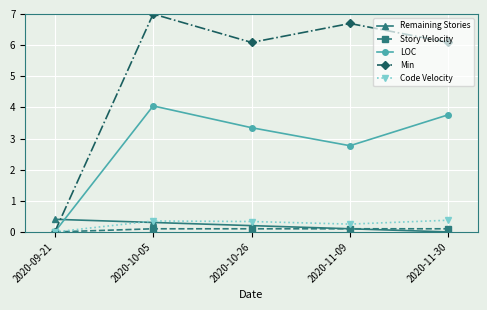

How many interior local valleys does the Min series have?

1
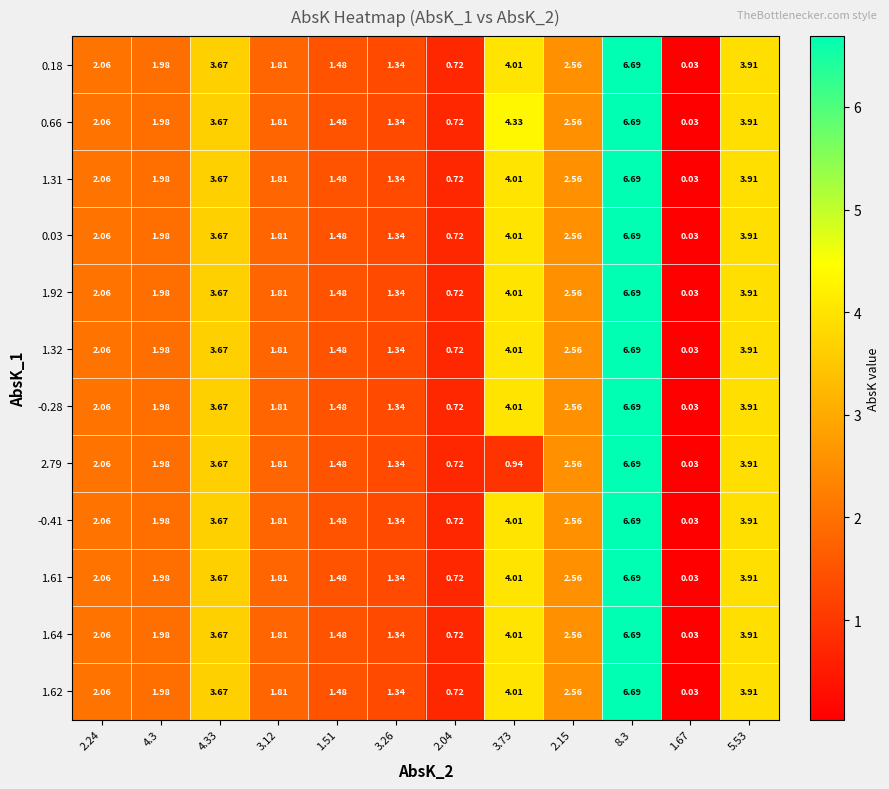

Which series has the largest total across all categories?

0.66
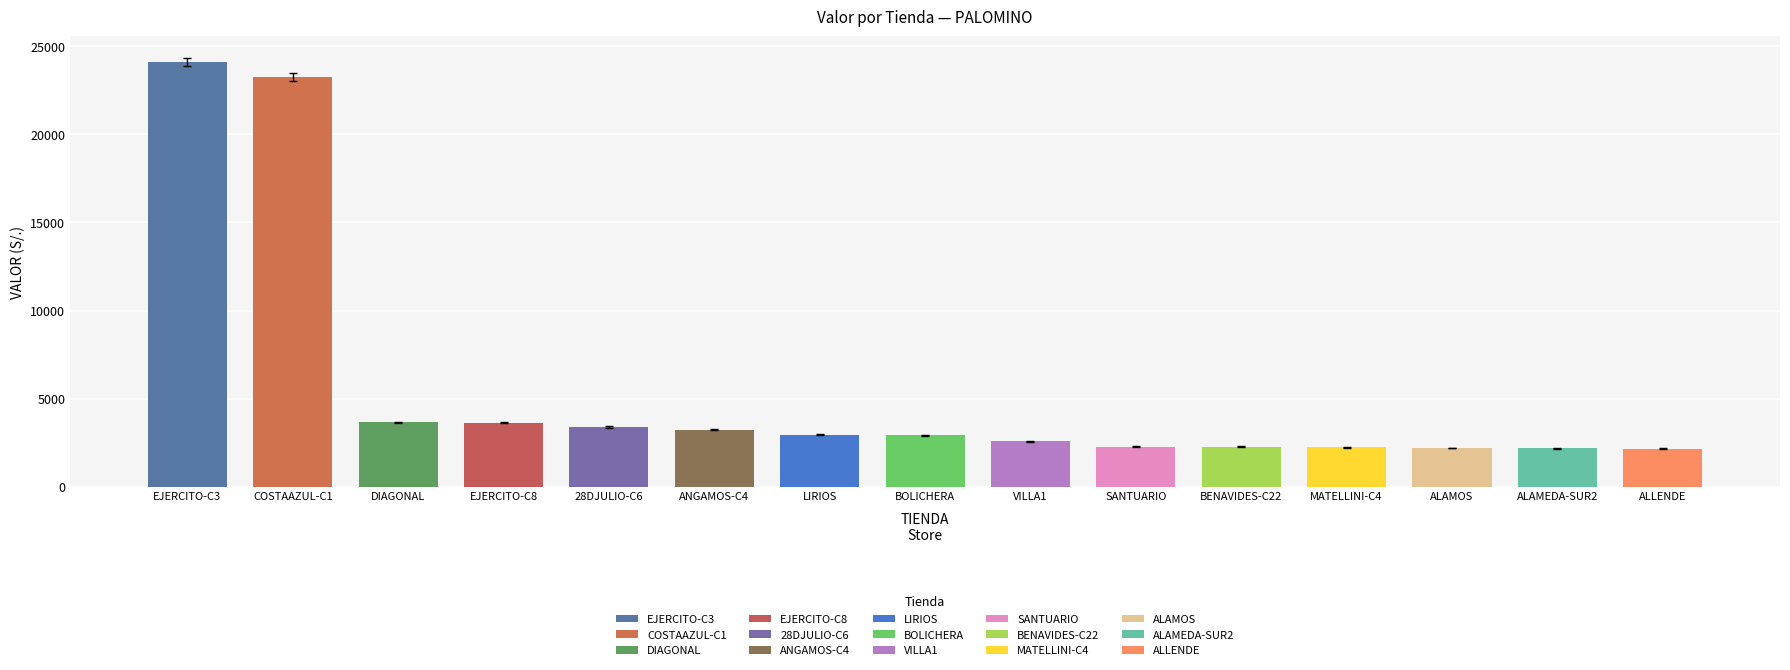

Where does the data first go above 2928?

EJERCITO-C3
++++++++++
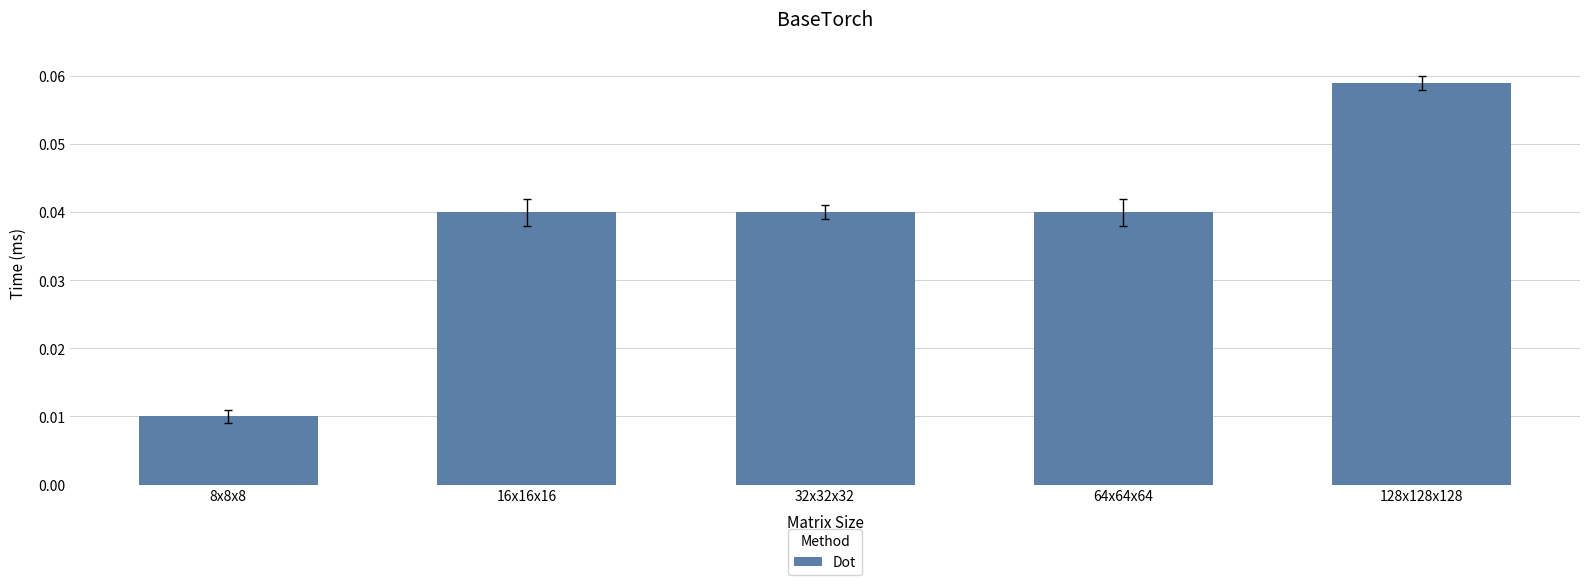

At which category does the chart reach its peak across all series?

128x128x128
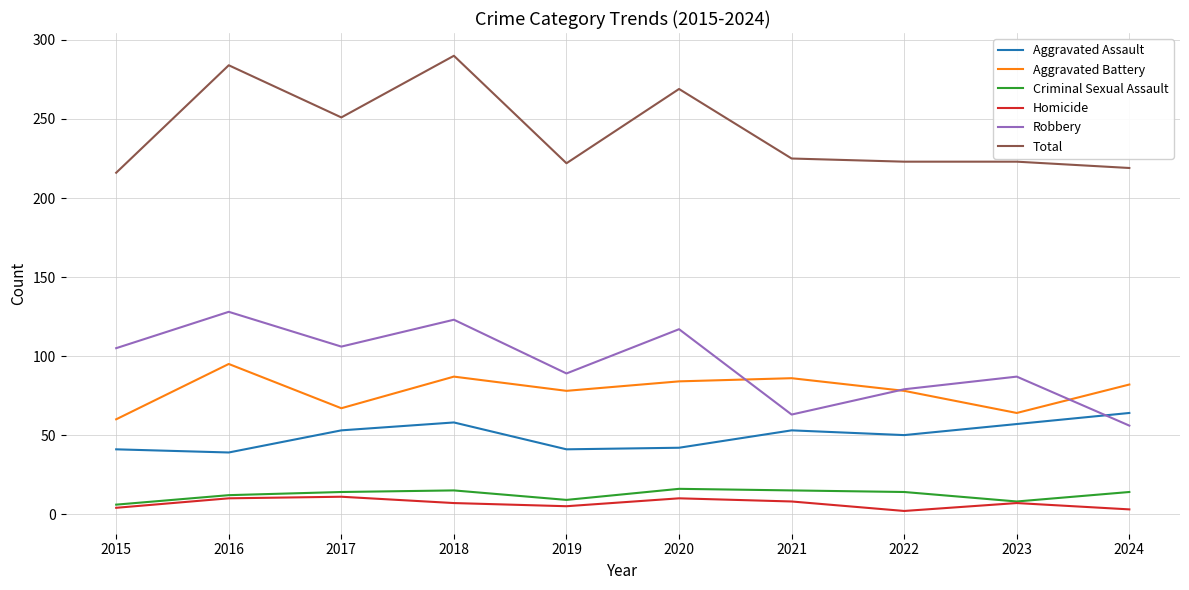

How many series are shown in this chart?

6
++++++++++
*Exercise*: Render the records from the line with "How many interior" up to and including the line with "Where does the data first go above 2928?" as a numbered list, dropping blank lines. Omit the pictures from your answer.

*Response*:
1. How many interior local valleys does the Min series have?
2. 1
3. Which series has the largest total across all categories?
4. 0.66
5. Where does the data first go above 2928?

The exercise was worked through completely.